Flucht: Das Leben gerät aus den Fugen © Handicap International
Wir wollen Kindern und Erwachsenen ermöglichen, aus der Untätigkeit herauszukommen und sich in einem Projekt zu engagieren. Der Kontakt ist sehr einfach: Die Menschen brauchen Begegnungen und Austausch. Zurzeit treten Lehrer, vor allem Grundschullehrer, am aktivsten auf. Obwohl man das nicht denken würde, leiden doch die Kinder sehr unter der Schulunterbrechung. Der Besuch eines Grundschullehrers in einer Aufnahmestation, in der er einige seiner Schüler wieder traf, war ein besonders bewegender Moment. Auf die inständige Frage der Kinder „Wann fängt die Schule wieder an?“ konnte der Lehrer nur mit Tränen antworten. Ein kleines, siebenjähriges Mädchen sagte, was sie am meisten bereue, sei die Tatsache, dass sie ihr Haus ohne ihren Schulranzen verlassen hatte.
Die ganze Arbeit zur Wiederherstellung eines annähernd organisierten Lebens in den Lagern stößt momentan aufgrund enormer logistischer Schwierigkeiten an ihre Grenzen. Unaufhörlich kommen neue Flüchtlinge an. Deshalb werden wir ab morgen beginnen, ein Zelt aufzubauen.

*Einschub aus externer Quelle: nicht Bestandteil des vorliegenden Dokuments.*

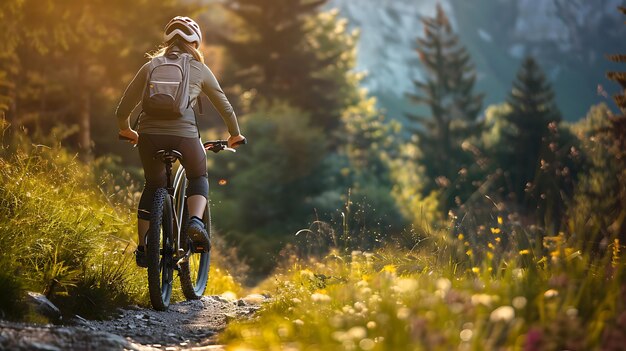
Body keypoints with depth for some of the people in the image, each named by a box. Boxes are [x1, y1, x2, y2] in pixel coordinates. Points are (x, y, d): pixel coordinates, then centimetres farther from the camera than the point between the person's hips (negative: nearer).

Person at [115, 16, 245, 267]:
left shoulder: (150, 67, 18)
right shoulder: (199, 70, 15)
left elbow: (123, 110, 17)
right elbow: (225, 107, 20)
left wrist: (126, 130, 37)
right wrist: (235, 135, 37)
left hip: (149, 133, 2)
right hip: (184, 133, -2)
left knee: (153, 186, 25)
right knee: (198, 178, 26)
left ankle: (142, 249, 25)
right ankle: (195, 221, -3)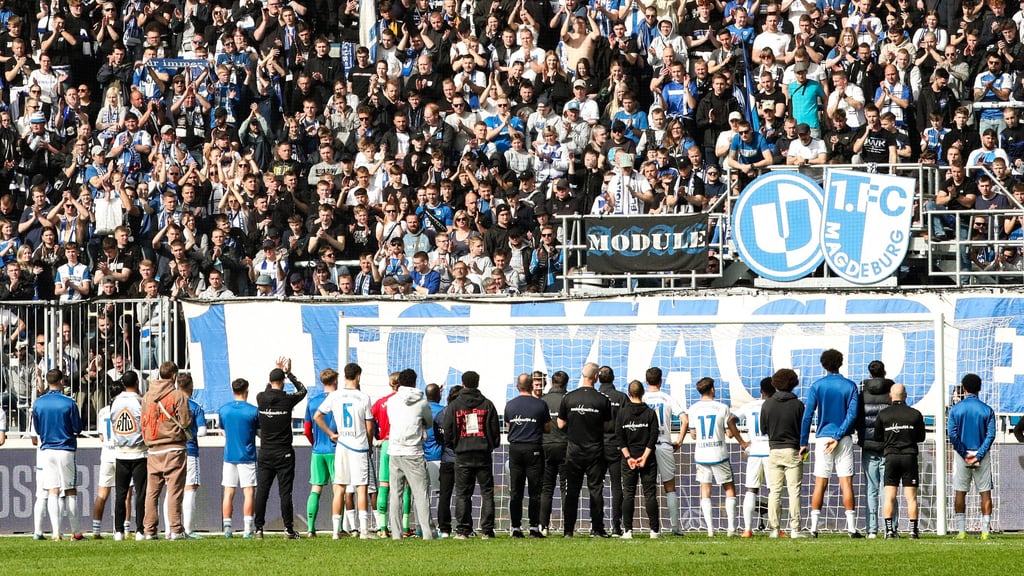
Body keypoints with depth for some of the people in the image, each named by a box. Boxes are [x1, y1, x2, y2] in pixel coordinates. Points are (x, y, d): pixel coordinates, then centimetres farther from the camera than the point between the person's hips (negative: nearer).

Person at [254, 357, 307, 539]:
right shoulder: (287, 400, -9)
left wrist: (278, 370, 28)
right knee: (285, 492, -2)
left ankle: (259, 528, -1)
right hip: (284, 454, -2)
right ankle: (288, 529, -1)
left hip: (265, 454, 2)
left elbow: (267, 390, 23)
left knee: (261, 491, 2)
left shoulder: (261, 399, -2)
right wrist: (289, 373, 20)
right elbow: (302, 390, 11)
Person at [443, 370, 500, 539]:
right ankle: (487, 530, -1)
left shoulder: (454, 406, 1)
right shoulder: (487, 405, 2)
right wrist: (493, 445, 21)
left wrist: (452, 446, 16)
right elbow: (495, 429, 4)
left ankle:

Die kosovarischen Familien sind sehr gastfreundlich. Für sie ist es sehr wichtig, eine Tasse Kaffee anbieten zu können und über ihr Leben dort, im Kosovo, zu sprechen. Das Bild der Flüchtlinge auf ihren Traktoren ist ohne Zweifel medienwirksamer als das Bild, dem ich oft gegenüberstehe, wenn ich unter ein Zelt trete oder mich in einem Schlafsaal auf den Rand eines Lagerbettes setze: Familien, die gut bestückte Bibliotheken, Computer, Autos, Fotoalben zurückgelassen haben – ein ganzes Leben, das dem unseren so seltsam ähnelt. Materiell gesehen, kann alles wieder aufgebaut werden. Aber jenseits der sozialen Differenzen ist es die ganze Identität eine Volkes, die zerstört wurde.
Eines Tages saß ich mit einem ehemaligen Mathemathikprofessor, einer jungen Physiotherapeutin und einem 35-jährigen Geschäftsführer eines Unternehmens bei einer Tasse Kaffee. Wir betrachteten Kinderbilder, die am Vortag entstanden waren. Ein Bild, das ein in Flammen stehendes Haus inmitten von Blumen in den lebhaftesten Farben darstellte, gehörte der sechsjährigen Tochter des Letztgenannten. „Am schlimmsten ist es, wenn mich meine Kinder fragen, warum wir hier sind. Ich weiß nicht, was ich ihnen antworten soll. Ich sage, dass wir Ferien machen“, sagt er mir. Vielleicht ist es ja besser, zu glauben, dass 'das Leben schön' ist."